Clark’s belief is that which companies benefit from this AI wave will follow a similar pattern to what occurred in the previous waves. And this guides how Janus Henderson builds the portfolio.
Source: Janus Henderson Investors
“Mobile cloud’s most successful super app is probably Uber, but it didn’t exist in the early stages of that era. It takes time for the market and ecosystem to work out what can be done,” Clark says.
In his view, the AI wave will be similar. The early investment opportunities have been, and largely continue to be, in semiconductors and physical infrastructure.
“It’s pretty well known that semiconductors and infrastructure is all about Nvidia,” Clark says. “Even so, many general portfolio managers will talk about Nvidia being expensive.
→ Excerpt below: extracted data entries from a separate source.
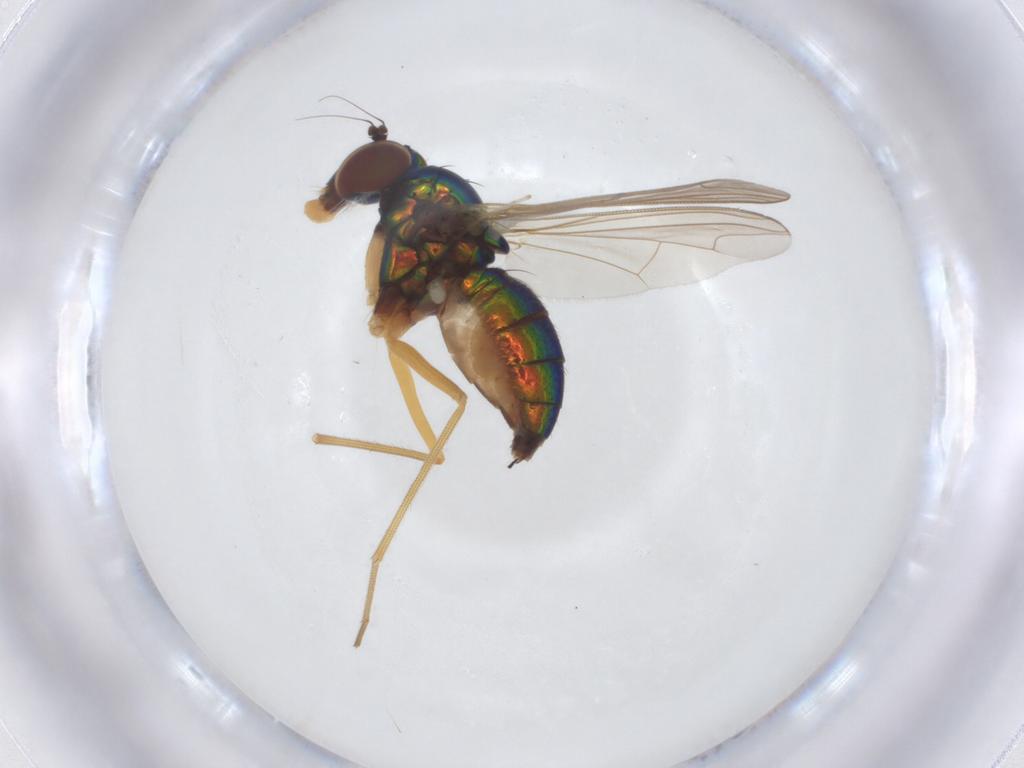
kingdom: Animalia
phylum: Arthropoda
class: Insecta
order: Diptera
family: Dolichopodidae
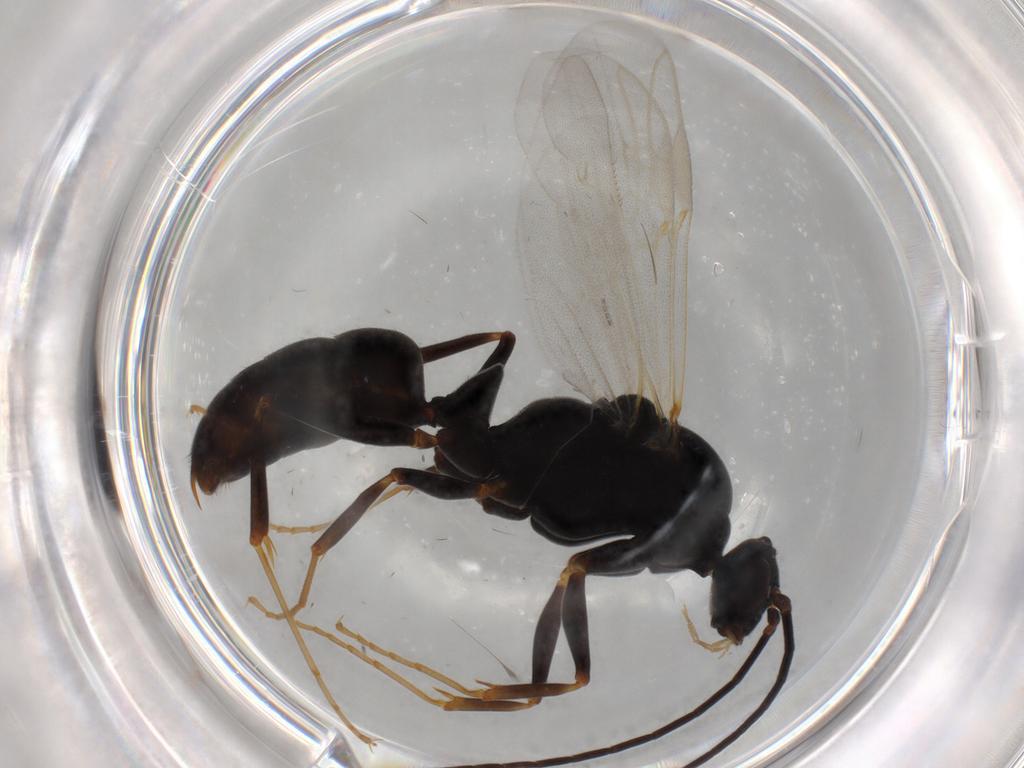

But this is where we use our experience in identifying underappreciated earnings power.
“We did sell some Nvidia, but we went back to overweight at 40x earnings. That sounds expensive, but it turns out it’s actually 4x earnings, because earnings were so much higher than the market expected.”
“Investing at the point where adoption exceeds hype is the best way to create value”
He added that some platforms for AI are starting to be well recognised. These are the cloud providers Microsoft and Amazon.
“There may well be specialist platforms that come through and displace these big players, but right now they are best positioned.”
What is largely unknown is who the winners will be in AI software applications and use cases. Here, Clark and his co-portfolio managers are content not to act too early.
“I’ve been talking about the potential in AI for over a decade, but had we overly pivoted to AI 10 years ago, we would have destroyed huge amounts of value,” Clark says. “Understanding the maturity of a technology and where it is in the hype cycle is key. Investing at the point where adoption exceeds hype is the best way to create value.”